Report From Tinemaha

Mount Tinemaha's East Face

Here's Tinemaha's east face driving up the 395 today. Looks pretty inviting to me, but two of my friends tried to ski it on Saturday, and conditions according to them were definitely less than stellar.

They encountered significant ice at virtually all elevations. I believe they gave up topped out about a thousand feet below Tinemaha's summit, after a long grinding battle with ice intermixed with breakable crust and unconsolidated wintery snow.

Both of them left their crampons in the car, and that was a decision they bitterly regretted.

The normal access via McMurray Meadows was blocked, because the road is snowbound, which made for a longer approach, but do note the snow level is quite low in the Eastern Sierra right now, so at least they got to ski a lot of vertical.

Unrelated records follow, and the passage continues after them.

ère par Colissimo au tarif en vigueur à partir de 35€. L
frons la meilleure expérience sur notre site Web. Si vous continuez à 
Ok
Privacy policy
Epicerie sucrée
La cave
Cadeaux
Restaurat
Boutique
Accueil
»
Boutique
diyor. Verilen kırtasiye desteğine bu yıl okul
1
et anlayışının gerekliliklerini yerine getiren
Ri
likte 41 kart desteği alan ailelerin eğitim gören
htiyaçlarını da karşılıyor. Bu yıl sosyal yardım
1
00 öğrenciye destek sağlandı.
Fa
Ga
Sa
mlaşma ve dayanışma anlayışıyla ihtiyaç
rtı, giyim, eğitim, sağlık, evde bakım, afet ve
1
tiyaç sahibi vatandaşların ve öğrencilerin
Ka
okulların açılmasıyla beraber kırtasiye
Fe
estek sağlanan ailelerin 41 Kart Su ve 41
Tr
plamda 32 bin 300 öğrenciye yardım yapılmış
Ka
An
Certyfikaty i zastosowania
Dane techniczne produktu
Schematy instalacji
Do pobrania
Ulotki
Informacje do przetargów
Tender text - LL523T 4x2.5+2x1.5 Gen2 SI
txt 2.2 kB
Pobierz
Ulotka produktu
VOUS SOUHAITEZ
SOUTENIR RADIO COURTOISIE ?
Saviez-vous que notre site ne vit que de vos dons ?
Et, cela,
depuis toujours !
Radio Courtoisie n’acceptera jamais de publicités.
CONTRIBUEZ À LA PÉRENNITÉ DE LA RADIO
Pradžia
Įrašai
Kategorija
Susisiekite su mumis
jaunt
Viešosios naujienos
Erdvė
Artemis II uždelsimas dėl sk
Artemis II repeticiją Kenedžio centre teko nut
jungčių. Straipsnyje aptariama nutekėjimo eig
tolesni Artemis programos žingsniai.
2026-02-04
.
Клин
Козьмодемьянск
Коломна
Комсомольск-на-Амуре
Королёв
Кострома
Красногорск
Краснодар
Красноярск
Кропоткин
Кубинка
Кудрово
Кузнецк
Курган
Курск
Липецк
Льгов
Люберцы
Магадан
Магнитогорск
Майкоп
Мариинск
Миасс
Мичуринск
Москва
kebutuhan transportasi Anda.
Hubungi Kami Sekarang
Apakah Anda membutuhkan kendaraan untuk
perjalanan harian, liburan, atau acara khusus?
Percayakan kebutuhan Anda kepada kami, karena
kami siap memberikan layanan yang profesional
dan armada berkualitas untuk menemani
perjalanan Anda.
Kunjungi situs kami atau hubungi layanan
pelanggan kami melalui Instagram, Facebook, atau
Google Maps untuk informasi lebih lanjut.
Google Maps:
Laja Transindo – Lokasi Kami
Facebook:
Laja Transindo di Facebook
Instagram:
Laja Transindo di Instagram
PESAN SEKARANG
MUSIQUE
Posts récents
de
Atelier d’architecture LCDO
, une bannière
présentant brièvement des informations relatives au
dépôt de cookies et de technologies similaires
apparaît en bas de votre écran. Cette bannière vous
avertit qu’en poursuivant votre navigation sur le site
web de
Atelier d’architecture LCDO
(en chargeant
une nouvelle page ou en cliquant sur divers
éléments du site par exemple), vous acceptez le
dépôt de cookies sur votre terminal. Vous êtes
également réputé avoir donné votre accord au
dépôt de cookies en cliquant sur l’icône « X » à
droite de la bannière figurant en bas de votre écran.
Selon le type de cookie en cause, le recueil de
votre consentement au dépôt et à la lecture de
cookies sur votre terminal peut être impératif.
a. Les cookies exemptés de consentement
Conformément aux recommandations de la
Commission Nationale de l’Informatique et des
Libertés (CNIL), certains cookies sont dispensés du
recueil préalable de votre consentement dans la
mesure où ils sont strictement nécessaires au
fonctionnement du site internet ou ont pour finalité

Looking over the range today en route to Mammoth, the coverage does look outstanding, but if Tinemaha is icy likely so is everything else.

I assume that means at least a few of the big December/January AR events produced periods of high-altitude heavy rain throughout the Southern Sierra, which means ice is going to be a concern pretty much all the way through spring.

So: big high-angle lines are probably out for at least the near future. I have to say, however, if you can stand to work with lower-angle terrain, there is snow all over the place right now, and you may find it possible to ski some very unusual lines along the highway.

That's my plan, at least.

Based on my friends' description of Tinemaha, for me, the big takeaway is the southern/eastern Sierra snowpack probably looks a lot like the SoCal mountains right now, which means ice ice baby. Consider yourself warned.

— February 6, 2023

Andy Lewicky is the author and creator of SierraDescents

Brad Brown February 7, 2023 at 6:18 pm

Any evidence of a freeze thaw cycle since this is east facing? Wonder if the north aspects are different? Did they report on how the descent was?

Dan Conger February 13, 2023 at 3:21 pm

My parents report at their elevation (6,000 feet, west of Bishop) it alternated back and forth from snow to rain constantly during the storm cycle.